The parallels to modern America are impossible to ignore.

“Every industry is regulated. Every profession is classified and organized,” writes Jeffrey Tucker. “Every good or service is taxed. Endless debt accumulation is preserved. Immense doesn’t begin to describe the bureaucracy. Military preparedness never stops, and war with some evil foreign foe, remains a daily prospect.”

For the final hammer of fascism to fall, it will require the most crucial ingredient: the majority of the people will have to agree that it’s not only expedient but necessary. In times of “crisis,” expediency is upheld as the central principle—that is, in order to keep us safe and secure, the government must militarize the police, strip us of basic constitutional rights and criminalize virtually every form of behavior.

Not only does fear grease the wheels of the transition to fascism by cultivating fearful, controlled, pacified, cowed citizens, but it also embeds itself in our very DNA so that we pass on our fear and compliance to our offspring.

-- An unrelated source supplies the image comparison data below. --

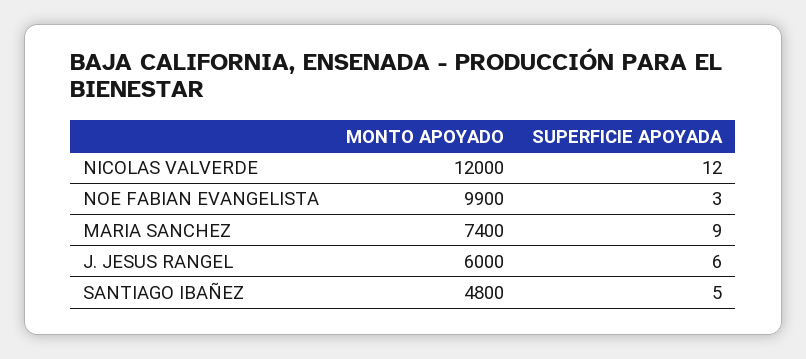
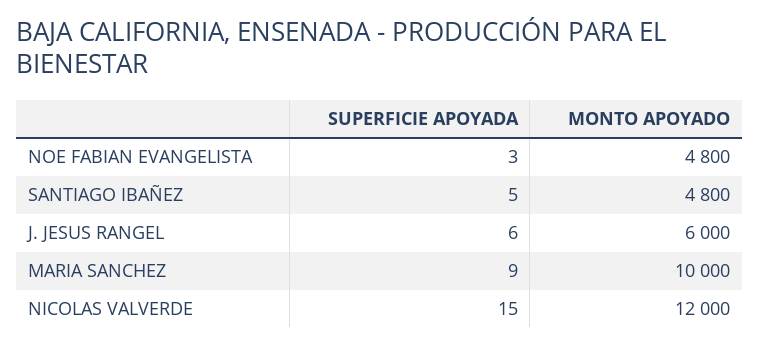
  {
    "MONTO APOYADO": {
      "NICOLAS VALVERDE": 12000,
-     "NOE FABIAN EVANGELISTA": 9900,
+     "NOE FABIAN EVANGELISTA": 4800,
-     "MARIA SANCHEZ": 7400,
+     "MARIA SANCHEZ": 10000,
      "J. JESUS RANGEL": 6000,
      "SANTIAGO IBAÑEZ": 4800
    },
    "SUPERFICIE APOYADA": {
-     "NICOLAS VALVERDE": 12,
+     "NICOLAS VALVERDE": 15,
      "NOE FABIAN EVANGELISTA": 3,
      "MARIA SANCHEZ": 9,
      "J. JESUS RANGEL": 6,
      "SANTIAGO IBAÑEZ": 5
    }
  }

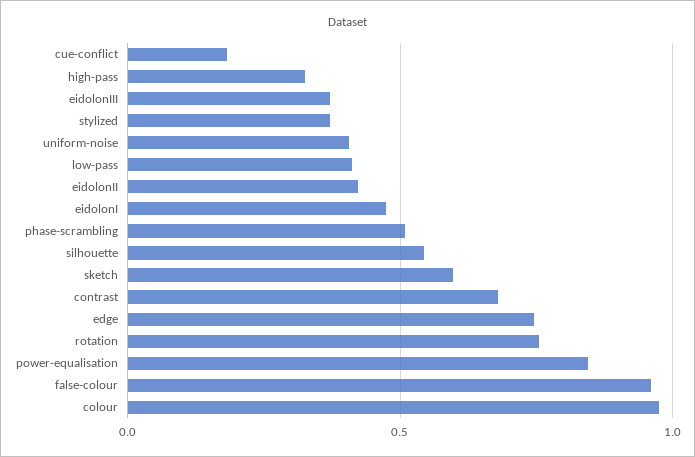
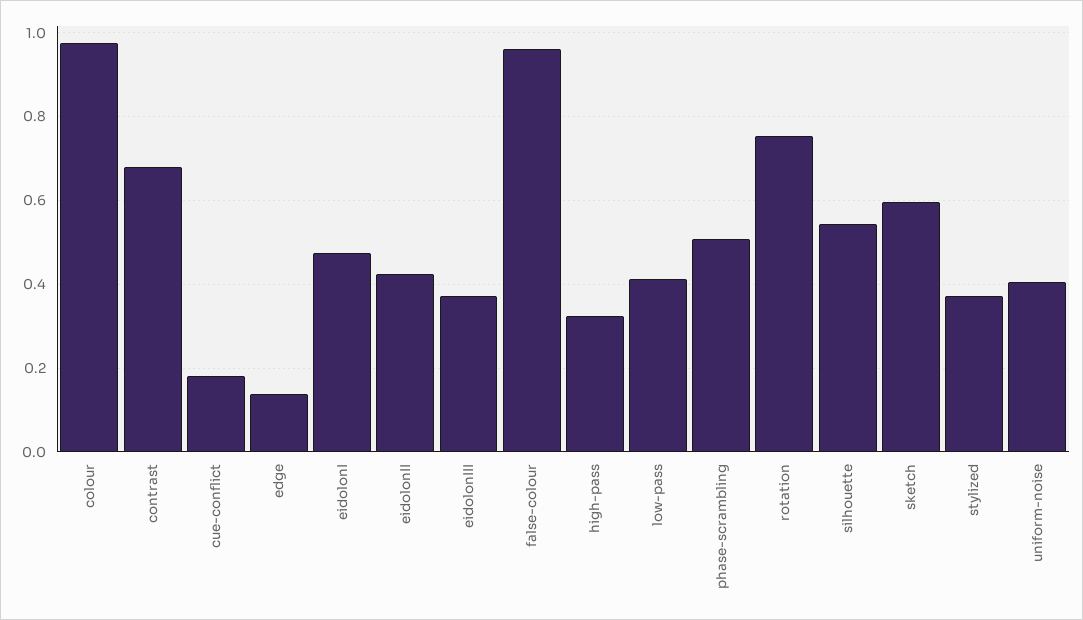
  {
    "cue-conflict": 0.18,
    "high-pass": 0.32,
    "eidolonIII": 0.38,
    "stylized": 0.38,
    "uniform-noise": 0.4,
    "low-pass": 0.42,
    "eidolonII": 0.42,
    "eidolonI": 0.48,
    "phase-scrambling": 0.5,
    "silhouette": 0.54,
    "sketch": 0.6,
    "contrast": 0.68,
-   "edge": 0.75,
+   "edge": 0.14,
    "rotation": 0.76,
-   "power-equalisation": 0.85,
    "false-colour": 0.96,
    "colour": 0.98
  }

It’s called epigenetic inheritance, the transmission through DNA of traumatic experiences.

For example, neuroscientists observed how quickly fear can travel through generations of mice DNA. As The Washington Post reports:

In the experiment, researchers taught male mice to fear the smell of cherry blossoms by associating the scent with mild foot shocks. Two weeks later, they bred with females. The resulting pups were raised to adulthood having never been exposed to the smell. Yet when the critters caught a whiff of it for the first time, they suddenly became anxious and fearful. They were even born with more cherry-blossom-detecting neurons in their noses and more brain space devoted to cherry-blossom-smelling.

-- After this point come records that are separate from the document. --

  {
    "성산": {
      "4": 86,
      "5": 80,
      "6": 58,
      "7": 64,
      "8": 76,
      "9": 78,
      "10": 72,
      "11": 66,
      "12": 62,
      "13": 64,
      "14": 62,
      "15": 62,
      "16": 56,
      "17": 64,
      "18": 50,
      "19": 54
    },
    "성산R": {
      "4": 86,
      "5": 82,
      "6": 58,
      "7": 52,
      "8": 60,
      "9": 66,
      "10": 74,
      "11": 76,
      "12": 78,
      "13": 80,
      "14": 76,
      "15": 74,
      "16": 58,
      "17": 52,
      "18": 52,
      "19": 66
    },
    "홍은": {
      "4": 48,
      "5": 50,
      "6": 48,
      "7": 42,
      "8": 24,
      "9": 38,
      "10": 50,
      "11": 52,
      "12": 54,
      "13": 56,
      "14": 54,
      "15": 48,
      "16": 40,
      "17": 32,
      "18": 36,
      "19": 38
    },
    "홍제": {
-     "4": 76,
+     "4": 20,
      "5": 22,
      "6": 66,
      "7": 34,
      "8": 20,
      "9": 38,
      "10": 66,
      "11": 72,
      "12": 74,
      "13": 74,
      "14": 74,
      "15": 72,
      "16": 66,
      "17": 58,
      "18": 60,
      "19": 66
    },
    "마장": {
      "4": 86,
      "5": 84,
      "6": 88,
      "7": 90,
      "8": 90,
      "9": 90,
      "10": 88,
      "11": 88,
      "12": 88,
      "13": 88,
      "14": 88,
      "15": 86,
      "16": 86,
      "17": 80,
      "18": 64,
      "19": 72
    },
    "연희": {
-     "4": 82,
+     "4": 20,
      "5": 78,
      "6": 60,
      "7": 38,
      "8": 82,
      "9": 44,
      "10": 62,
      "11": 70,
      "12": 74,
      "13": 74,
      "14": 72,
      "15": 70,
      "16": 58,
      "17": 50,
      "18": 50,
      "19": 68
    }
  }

The conclusion? “A newborn mouse pup, seemingly innocent to the workings of the world, may actually harbor generations’ worth of information passed down by its ancestors.”

Now consider the ramifications of inherited generations of fears and experiences on human beings. As the Post reports, “Studies on humans suggest that children and grandchildren may have felt the epigenetic impact of such traumatic events such as famine, the Holocaust and the Sept. 11, 2001, terrorist attacks.”

In other words, fear, trauma and compliance can be passed down through the generations.

Fear has been a critical tool in past fascistic regimes, and it now operates in our contemporary world—all of which raises fundamental questions about us as human beings and what we will give up in order to perpetuate the illusions of safety and security.

In the words of psychologist Erich Fromm:

[C]an human nature be changed in such a way that man will forget his longing for freedom, for dignity, for integrity, for love—that is to say, can man forget he is human? Or does human nature have a dynamism which will react to the violation of these basic human needs by attempting to change an inhuman society into a human one?

We are at a critical crossroads in American history, and we have a choice: freedom or fascism.

Let’s hope the American people make the right choice while we still have the freedom to choose.